Exercise inputs >>
•••••

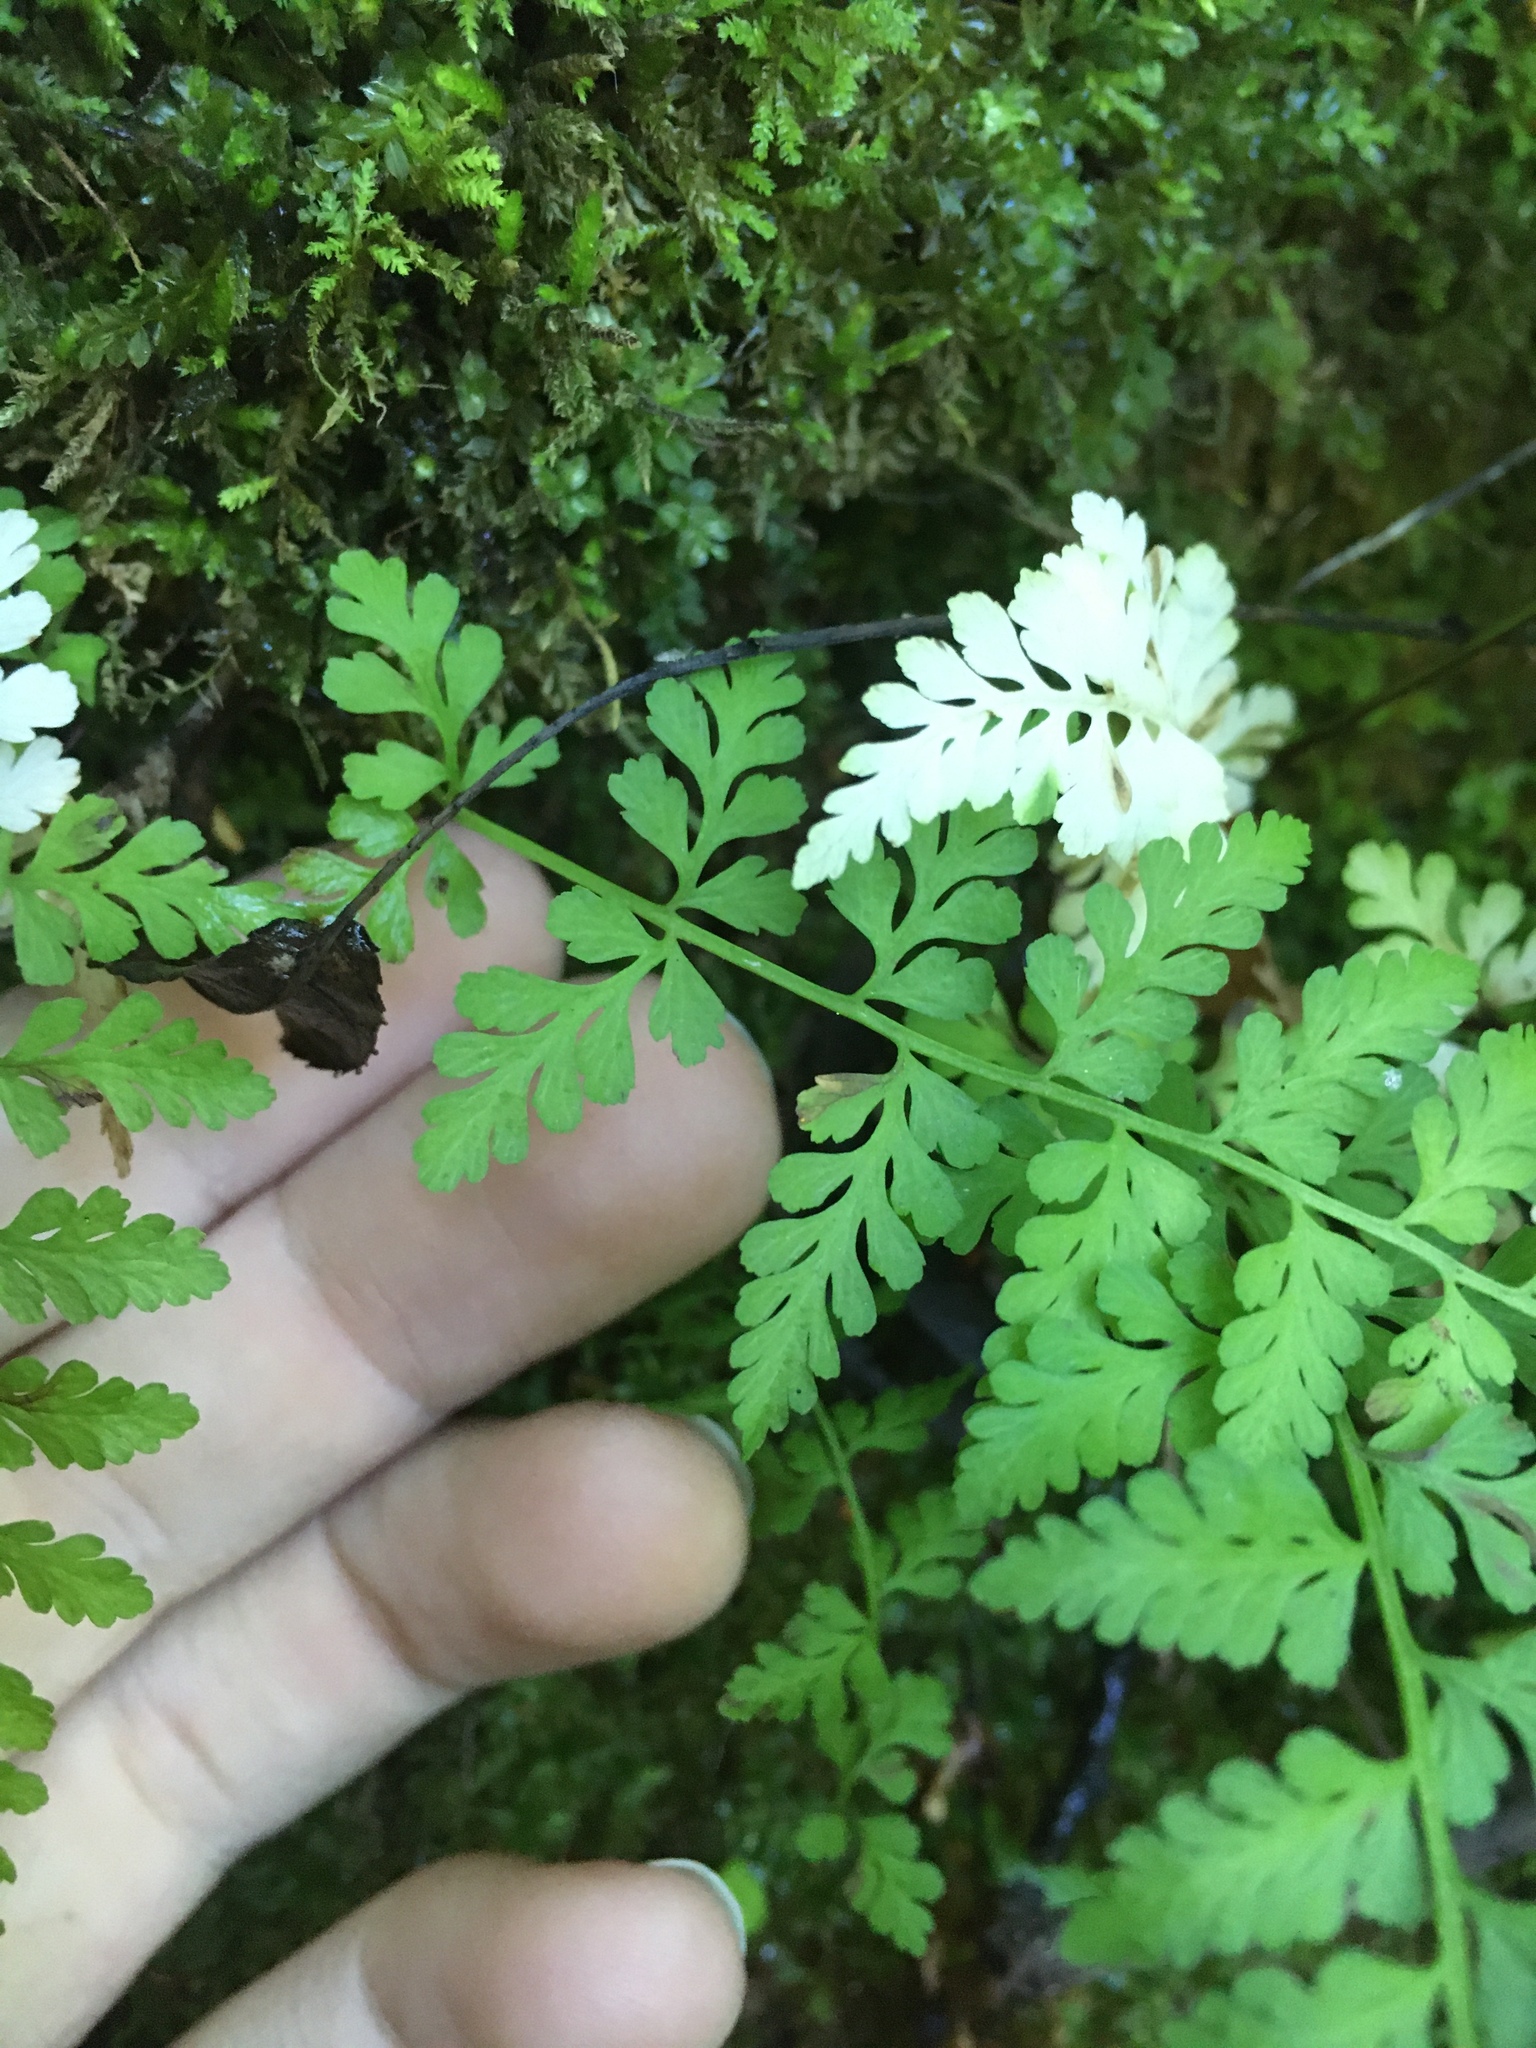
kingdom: Plantae
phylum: Tracheophyta
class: Polypodiopsida
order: Polypodiales
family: Cystopteridaceae
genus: Cystopteris
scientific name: Cystopteris fragilis
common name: Brittle bladder fern
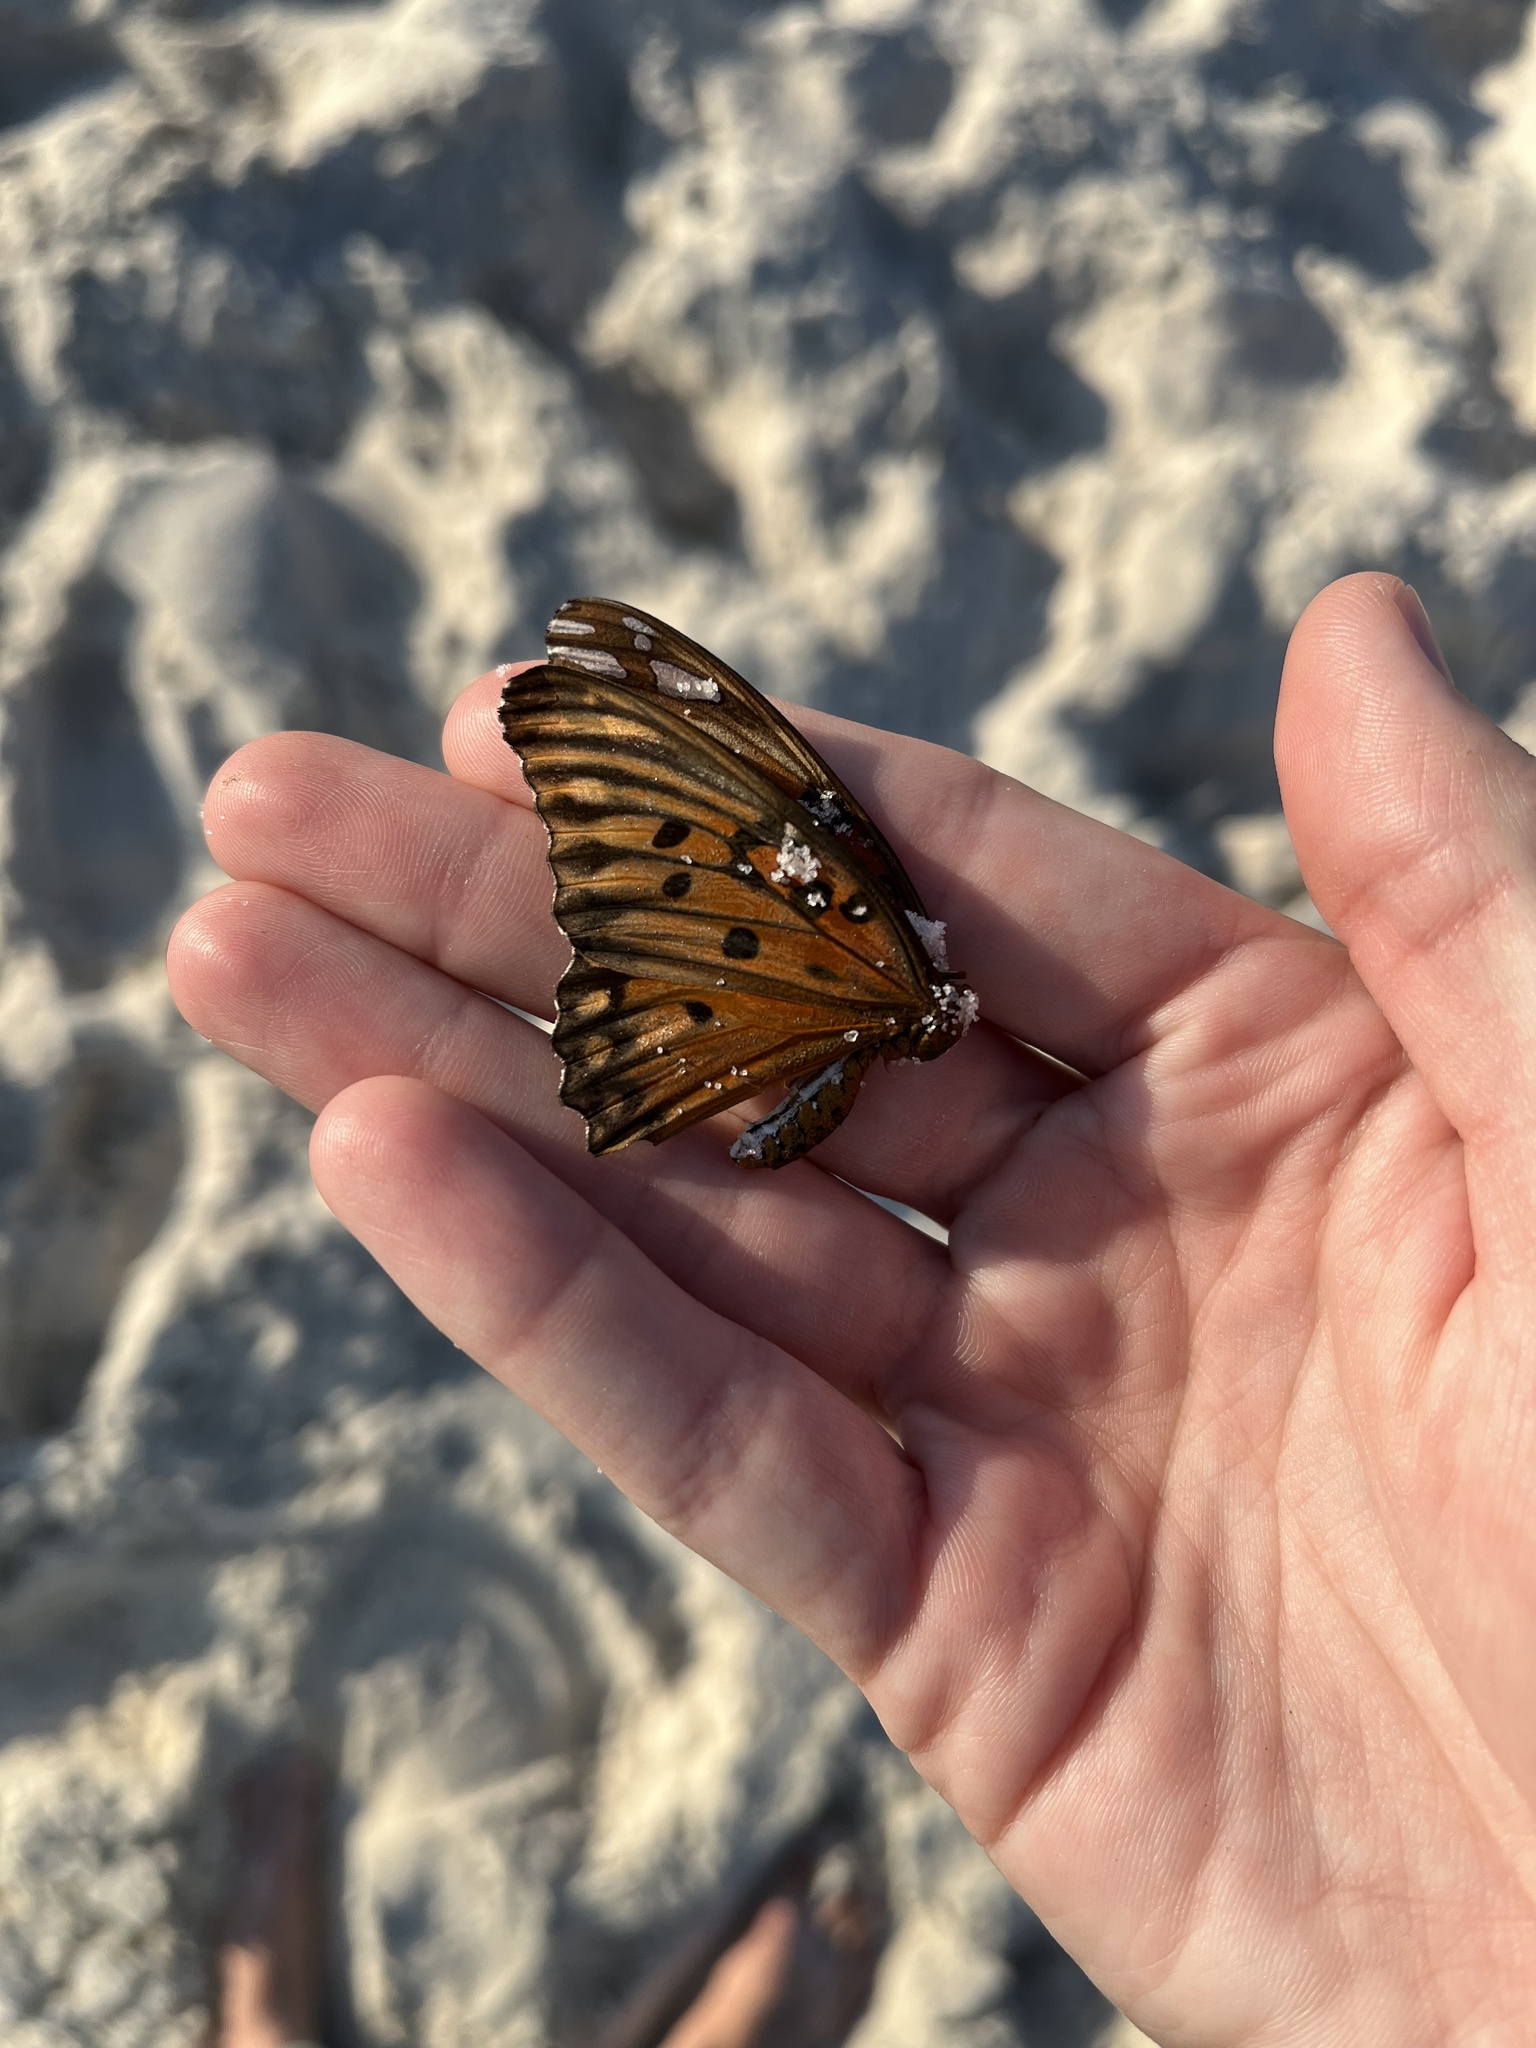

•••••

What the task requires >>
Copy every line of text from the records above word for word, leaving out the pictures.

Reply to the exercise >>
kingdom: Plantae
phylum: Tracheophyta
class: Polypodiopsida
order: Polypodiales
family: Cystopteridaceae
genus: Cystopteris
scientific name: Cystopteris fragilis
common name: Brittle bladder fern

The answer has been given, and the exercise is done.